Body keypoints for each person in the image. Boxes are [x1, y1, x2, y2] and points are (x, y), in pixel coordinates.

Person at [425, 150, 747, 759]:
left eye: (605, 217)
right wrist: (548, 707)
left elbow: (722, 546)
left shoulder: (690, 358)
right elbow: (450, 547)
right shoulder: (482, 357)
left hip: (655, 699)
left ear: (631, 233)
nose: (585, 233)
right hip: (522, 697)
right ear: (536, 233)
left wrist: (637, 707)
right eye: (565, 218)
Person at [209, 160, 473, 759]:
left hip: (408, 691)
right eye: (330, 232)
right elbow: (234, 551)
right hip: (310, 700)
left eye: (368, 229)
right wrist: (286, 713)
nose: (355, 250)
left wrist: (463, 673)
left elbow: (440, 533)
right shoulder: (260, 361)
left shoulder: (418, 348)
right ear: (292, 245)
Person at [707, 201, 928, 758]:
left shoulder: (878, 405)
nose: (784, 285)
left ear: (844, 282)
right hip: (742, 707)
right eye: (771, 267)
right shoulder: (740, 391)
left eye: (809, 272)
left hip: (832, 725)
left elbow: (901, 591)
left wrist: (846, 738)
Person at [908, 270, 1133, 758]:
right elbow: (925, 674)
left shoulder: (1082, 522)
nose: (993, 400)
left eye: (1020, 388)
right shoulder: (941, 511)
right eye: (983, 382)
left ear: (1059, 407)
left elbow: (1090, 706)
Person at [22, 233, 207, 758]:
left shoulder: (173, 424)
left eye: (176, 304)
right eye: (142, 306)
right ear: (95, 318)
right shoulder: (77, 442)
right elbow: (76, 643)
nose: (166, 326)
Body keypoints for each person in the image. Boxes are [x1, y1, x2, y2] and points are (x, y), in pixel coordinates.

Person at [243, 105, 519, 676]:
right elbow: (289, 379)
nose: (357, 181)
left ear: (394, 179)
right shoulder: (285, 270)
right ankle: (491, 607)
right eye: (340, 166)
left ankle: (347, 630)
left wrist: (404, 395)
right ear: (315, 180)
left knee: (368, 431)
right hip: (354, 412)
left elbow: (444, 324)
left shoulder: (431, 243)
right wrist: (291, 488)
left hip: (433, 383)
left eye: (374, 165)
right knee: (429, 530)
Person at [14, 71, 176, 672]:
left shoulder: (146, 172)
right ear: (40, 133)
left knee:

...

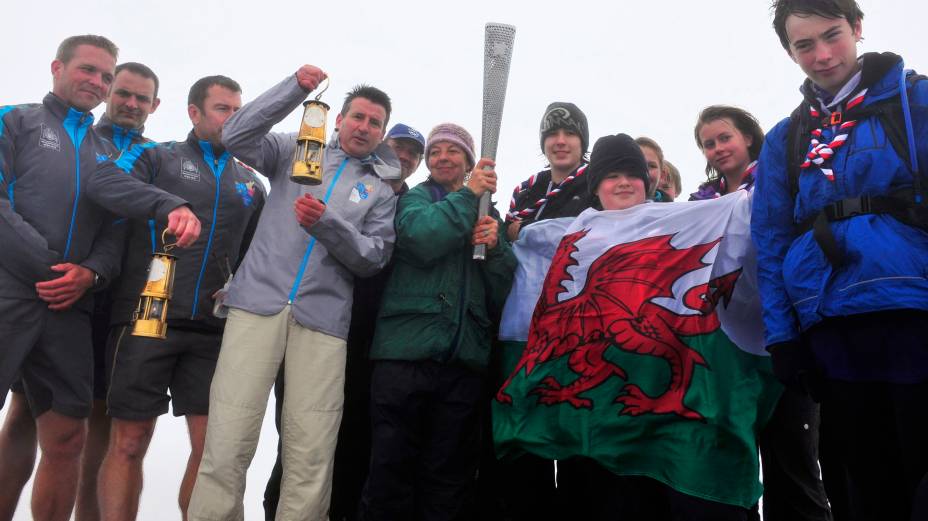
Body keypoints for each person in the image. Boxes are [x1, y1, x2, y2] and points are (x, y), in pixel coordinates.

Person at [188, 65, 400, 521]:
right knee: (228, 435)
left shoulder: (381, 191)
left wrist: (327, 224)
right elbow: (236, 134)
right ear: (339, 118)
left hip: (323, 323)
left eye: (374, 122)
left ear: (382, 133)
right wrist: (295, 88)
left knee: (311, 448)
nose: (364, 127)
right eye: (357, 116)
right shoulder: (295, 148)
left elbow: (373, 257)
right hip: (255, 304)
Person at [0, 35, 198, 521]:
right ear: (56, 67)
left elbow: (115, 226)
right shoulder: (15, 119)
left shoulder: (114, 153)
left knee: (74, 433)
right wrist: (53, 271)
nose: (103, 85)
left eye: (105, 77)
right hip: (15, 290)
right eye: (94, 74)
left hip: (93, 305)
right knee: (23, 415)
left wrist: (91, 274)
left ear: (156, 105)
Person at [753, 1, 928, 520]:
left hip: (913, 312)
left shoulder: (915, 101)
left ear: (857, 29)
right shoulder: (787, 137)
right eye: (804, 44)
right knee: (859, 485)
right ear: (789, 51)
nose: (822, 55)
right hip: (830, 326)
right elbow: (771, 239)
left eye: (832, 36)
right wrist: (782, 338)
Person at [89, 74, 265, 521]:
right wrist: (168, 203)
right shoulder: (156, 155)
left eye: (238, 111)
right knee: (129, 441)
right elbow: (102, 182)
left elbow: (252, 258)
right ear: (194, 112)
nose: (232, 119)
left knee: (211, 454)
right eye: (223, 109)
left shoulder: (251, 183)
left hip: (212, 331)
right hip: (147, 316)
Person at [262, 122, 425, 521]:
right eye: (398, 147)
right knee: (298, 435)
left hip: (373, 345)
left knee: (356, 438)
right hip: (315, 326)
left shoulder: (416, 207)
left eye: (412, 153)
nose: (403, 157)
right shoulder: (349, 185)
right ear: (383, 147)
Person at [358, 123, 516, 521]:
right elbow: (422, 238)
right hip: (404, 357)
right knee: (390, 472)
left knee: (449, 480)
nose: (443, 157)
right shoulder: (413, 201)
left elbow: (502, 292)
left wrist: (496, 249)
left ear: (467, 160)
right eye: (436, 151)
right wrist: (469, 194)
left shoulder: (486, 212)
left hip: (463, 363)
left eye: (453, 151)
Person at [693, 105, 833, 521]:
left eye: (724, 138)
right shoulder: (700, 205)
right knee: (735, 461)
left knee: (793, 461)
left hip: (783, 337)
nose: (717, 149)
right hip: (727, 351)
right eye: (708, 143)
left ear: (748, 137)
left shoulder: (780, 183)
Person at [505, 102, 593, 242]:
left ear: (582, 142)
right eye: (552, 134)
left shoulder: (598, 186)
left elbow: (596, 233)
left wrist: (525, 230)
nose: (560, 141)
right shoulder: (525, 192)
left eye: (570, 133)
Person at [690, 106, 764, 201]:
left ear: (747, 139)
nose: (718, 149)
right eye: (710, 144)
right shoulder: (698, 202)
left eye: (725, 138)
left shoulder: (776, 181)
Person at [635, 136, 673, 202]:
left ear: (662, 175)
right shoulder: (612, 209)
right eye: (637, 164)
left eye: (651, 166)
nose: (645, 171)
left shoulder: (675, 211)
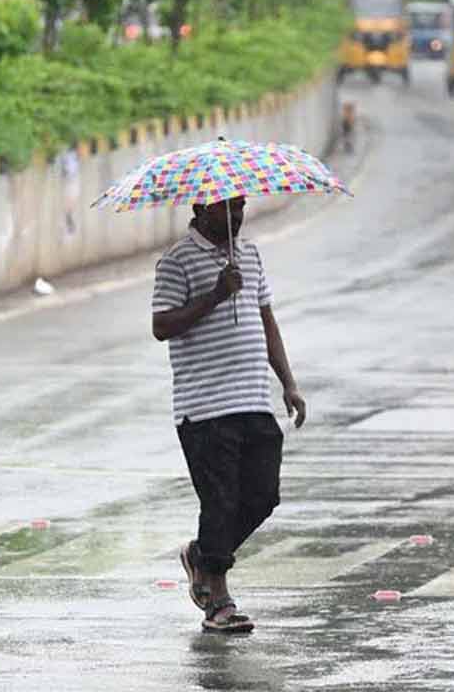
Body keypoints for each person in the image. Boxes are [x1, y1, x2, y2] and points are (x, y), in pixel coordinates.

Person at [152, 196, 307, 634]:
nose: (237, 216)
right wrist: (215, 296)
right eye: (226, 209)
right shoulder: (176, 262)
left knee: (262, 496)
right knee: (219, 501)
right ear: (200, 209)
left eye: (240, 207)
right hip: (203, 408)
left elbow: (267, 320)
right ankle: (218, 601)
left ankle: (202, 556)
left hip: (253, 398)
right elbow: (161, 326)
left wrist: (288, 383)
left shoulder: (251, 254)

• _TASK DESCRIPTION_:
Your output should be the lines above from the one that contains "left shoulder: (675, 211)" through the one that contains "right elbow: (161, 326)", word for word, with pictures left out.

• _RESPONSE_:
left shoulder: (675, 211)
Body keypoints for each person in the image. Boxes are [x1, y1, x2, y2] and points are (x, y), in pixel coordinates.

Person at [152, 196, 307, 634]:
nose: (237, 216)
right wrist: (215, 296)
right eye: (226, 209)
right shoulder: (176, 262)
left knee: (262, 496)
right knee: (219, 501)
right ear: (200, 209)
left eye: (240, 207)
right hip: (203, 408)
left elbow: (267, 320)
right ankle: (218, 601)
left ankle: (202, 556)
left hip: (253, 398)
right elbow: (161, 326)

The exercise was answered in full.